We are given a list schedule of employees, which represents the working time for each employee.

Each employee has a list of non-overlapping Intervals, and these intervals are in sorted order.

Return the list of finite intervals representing common, positive-length free time for all employees, also in sorted order.

(Even though we are representing Intervals in the form [x, y], the objects inside are Intervals, not lists or arrays. For example, schedule[0][0].start = 1, schedule[0][0].end = 2, and schedule[0][0][0] is not defined). Also, we wouldn’t include intervals like [5, 5] in our answer, as they have zero length.

Example 1:

Input: schedule = [[[1,2],[5,6]],[[1,3]],[[4,10]]]
Output: [[3,4]]
Explanation: There are a total of three employees, and all common
free time intervals would be [-inf, 1], [3, 4], [10, inf].
We discard any intervals that contain inf as they aren’t finite.

Example 2:

Input: schedule = [[[1,3],[6,7]],[[2,4]],[[2,5],[9,12]]]
Output: [[5,6],[7,9]]

Constraints:

1 <= schedule.length , schedule[i].length <= 50 0 <= schedule[i].start < schedule[i].end <= 10^8

题目大意：

给定员工的schedule，给所有员工的空余时间的区间

解题思路：

一开始考虑用Leetcode 056 merge intervals，然后求不能merge时的区间。后来想用Leetcode 253 meeting rooms II也是关于重合区间，只要active meetings为0时，就表示空余区间，此法更容易实现

解题步骤：

N/A

注意事项：

1. 用Leetcode 253 meeting rooms II的排序解法
2. 注意输入是每一个员工的schedule如[Interval(1, 2), Interval(5, 6)]，然后是所有员工schedule的列表

Python代码：

def test(self):
	TestCases.compare(self, self.employeeFreeTime([[Interval(1, 2), Interval(5, 6)], [Interval(1, 3)], [Interval(4, 10)]]), [Interval(3, 4)])

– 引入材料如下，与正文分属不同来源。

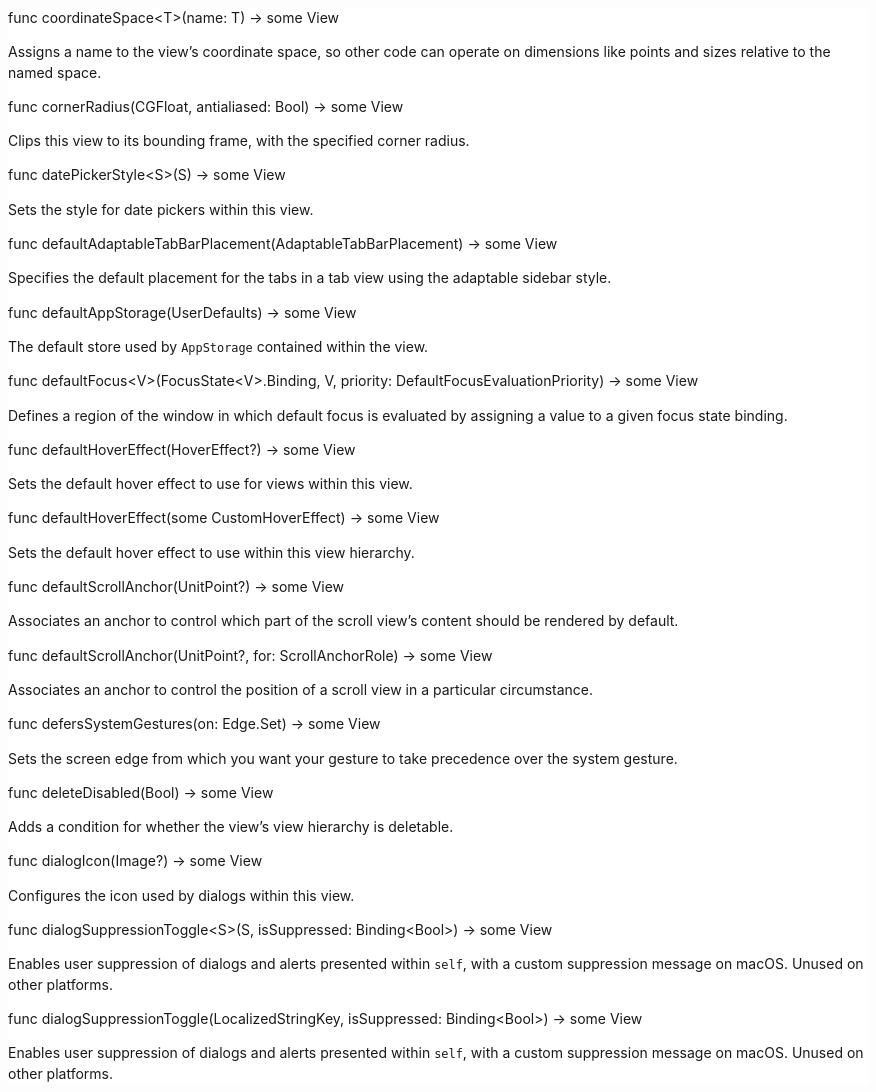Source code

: func coordinateSpace&lt;T>(name: T) -> some View

Assigns a name to the view’s coordinate space, so other code can operate on dimensions like points and sizes relative to the named space.

func cornerRadius(CGFloat, antialiased: Bool) -> some View

Clips this view to its bounding frame, with the specified corner radius.

func datePickerStyle&lt;S>(S) -> some View

Sets the style for date pickers within this view.

func defaultAdaptableTabBarPlacement(AdaptableTabBarPlacement) -> some View

Specifies the default placement for the tabs in a tab view using the adaptable sidebar style.

func defaultAppStorage(UserDefaults) -> some View

The default store used by `AppStorage` contained within the view.

func defaultFocus&lt;V>(FocusState&lt;V>.Binding, V, priority: DefaultFocusEvaluationPriority) -> some View

Defines a region of the window in which default focus is evaluated by assigning a value to a given focus state binding.

func defaultHoverEffect(HoverEffect?) -> some View

Sets the default hover effect to use for views within this view.

func defaultHoverEffect(some CustomHoverEffect) -> some View

Sets the default hover effect to use within this view hierarchy.

func defaultScrollAnchor(UnitPoint?) -> some View

Associates an anchor to control which part of the scroll view’s content should be rendered by default.

func defaultScrollAnchor(UnitPoint?, for: ScrollAnchorRole) -> some View

Associates an anchor to control the position of a scroll view in a particular circumstance.

func defersSystemGestures(on: Edge.Set) -> some View

Sets the screen edge from which you want your gesture to take precedence over the system gesture.

func deleteDisabled(Bool) -> some View

Adds a condition for whether the view’s view hierarchy is deletable.

func dialogIcon(Image?) -> some View

Configures the icon used by dialogs within this view.

func dialogSuppressionToggle&lt;S>(S, isSuppressed: Binding&lt;Bool>) -> some View

Enables user suppression of dialogs and alerts presented within `self`, with a custom suppression message on macOS. Unused on other platforms.

func dialogSuppressionToggle(LocalizedStringKey, isSuppressed: Binding&lt;Bool>) -> some View

Enables user suppression of dialogs and alerts presented within `self`, with a custom suppression message on macOS. Unused on other platforms.
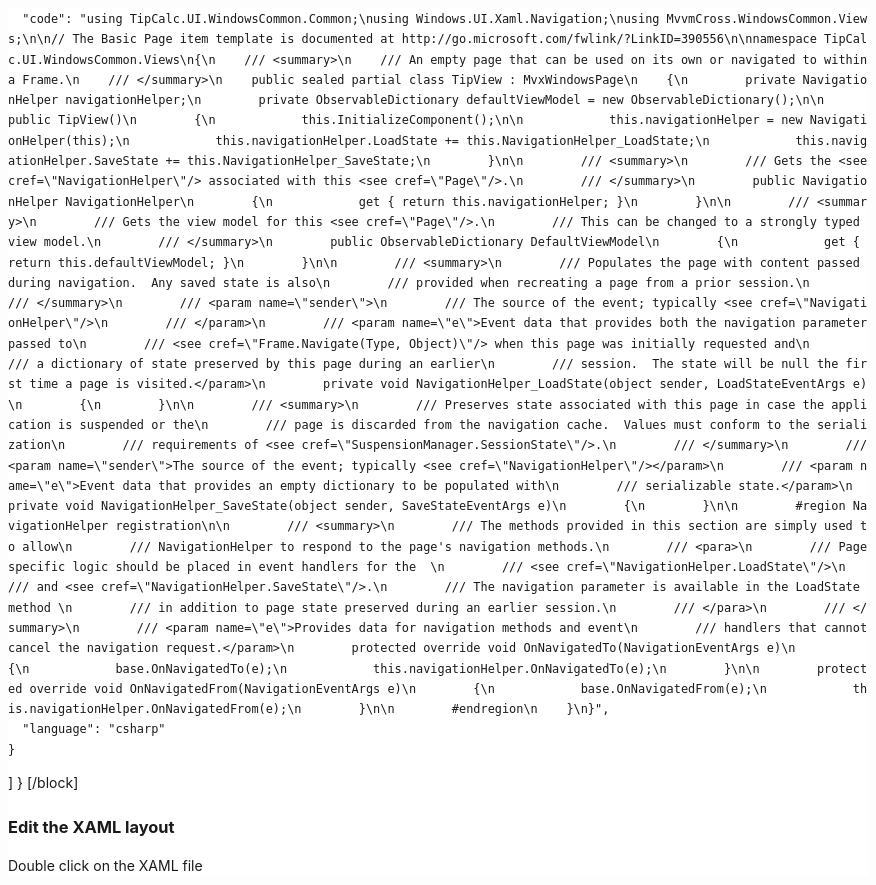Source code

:       "code": "using TipCalc.UI.WindowsCommon.Common;\nusing Windows.UI.Xaml.Navigation;\nusing MvvmCross.WindowsCommon.Views;\n\n// The Basic Page item template is documented at http://go.microsoft.com/fwlink/?LinkID=390556\n\nnamespace TipCalc.UI.WindowsCommon.Views\n{\n    /// <summary>\n    /// An empty page that can be used on its own or navigated to within a Frame.\n    /// </summary>\n    public sealed partial class TipView : MvxWindowsPage\n    {\n        private NavigationHelper navigationHelper;\n        private ObservableDictionary defaultViewModel = new ObservableDictionary();\n\n        public TipView()\n        {\n            this.InitializeComponent();\n\n            this.navigationHelper = new NavigationHelper(this);\n            this.navigationHelper.LoadState += this.NavigationHelper_LoadState;\n            this.navigationHelper.SaveState += this.NavigationHelper_SaveState;\n        }\n\n        /// <summary>\n        /// Gets the <see cref=\"NavigationHelper\"/> associated with this <see cref=\"Page\"/>.\n        /// </summary>\n        public NavigationHelper NavigationHelper\n        {\n            get { return this.navigationHelper; }\n        }\n\n        /// <summary>\n        /// Gets the view model for this <see cref=\"Page\"/>.\n        /// This can be changed to a strongly typed view model.\n        /// </summary>\n        public ObservableDictionary DefaultViewModel\n        {\n            get { return this.defaultViewModel; }\n        }\n\n        /// <summary>\n        /// Populates the page with content passed during navigation.  Any saved state is also\n        /// provided when recreating a page from a prior session.\n        /// </summary>\n        /// <param name=\"sender\">\n        /// The source of the event; typically <see cref=\"NavigationHelper\"/>\n        /// </param>\n        /// <param name=\"e\">Event data that provides both the navigation parameter passed to\n        /// <see cref=\"Frame.Navigate(Type, Object)\"/> when this page was initially requested and\n        /// a dictionary of state preserved by this page during an earlier\n        /// session.  The state will be null the first time a page is visited.</param>\n        private void NavigationHelper_LoadState(object sender, LoadStateEventArgs e)\n        {\n        }\n\n        /// <summary>\n        /// Preserves state associated with this page in case the application is suspended or the\n        /// page is discarded from the navigation cache.  Values must conform to the serialization\n        /// requirements of <see cref=\"SuspensionManager.SessionState\"/>.\n        /// </summary>\n        /// <param name=\"sender\">The source of the event; typically <see cref=\"NavigationHelper\"/></param>\n        /// <param name=\"e\">Event data that provides an empty dictionary to be populated with\n        /// serializable state.</param>\n        private void NavigationHelper_SaveState(object sender, SaveStateEventArgs e)\n        {\n        }\n\n        #region NavigationHelper registration\n\n        /// <summary>\n        /// The methods provided in this section are simply used to allow\n        /// NavigationHelper to respond to the page's navigation methods.\n        /// <para>\n        /// Page specific logic should be placed in event handlers for the  \n        /// <see cref=\"NavigationHelper.LoadState\"/>\n        /// and <see cref=\"NavigationHelper.SaveState\"/>.\n        /// The navigation parameter is available in the LoadState method \n        /// in addition to page state preserved during an earlier session.\n        /// </para>\n        /// </summary>\n        /// <param name=\"e\">Provides data for navigation methods and event\n        /// handlers that cannot cancel the navigation request.</param>\n        protected override void OnNavigatedTo(NavigationEventArgs e)\n        {\n            base.OnNavigatedTo(e);\n            this.navigationHelper.OnNavigatedTo(e);\n        }\n\n        protected override void OnNavigatedFrom(NavigationEventArgs e)\n        {\n            base.OnNavigatedFrom(e);\n            this.navigationHelper.OnNavigatedFrom(e);\n        }\n\n        #endregion\n    }\n}",
      "language": "csharp"
    }
  ]
}
[/block]
### Edit the XAML layout

Double click on the XAML file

def employeeFreeTime(self, schedule: [[Interval]]) -> [Interval]:
	schedule_endpoints = []
	for li in schedule:
		for s in li:
			schedule_endpoints.append((s.start, 0)) # [(1, 0),(2,1),(5,0), (6,1)]
			schedule_endpoints.append((s.end, 1))
	schedule_endpoints.sort()
	res, free_time, active_schedule = [], [], 0
	for i in range(len(schedule_endpoints)):
		if schedule_endpoints[i][1] == 0:
			active_schedule += 1 # 0
		else:
			active_schedule -= 1 #
		if active_schedule == 0:
			free_time.append(schedule_endpoints[i][0]) #[2,5]
		if active_schedule == 1 and len(free_time) == 1:
			free_time.append(schedule_endpoints[i][0])
			free_interval = Interval(free_time[0], free_time[1])
			res.append(free_interval)
			free_time = []
	return res

算法分析：

时间复杂度为O(nlogn)，空间复杂度O(n)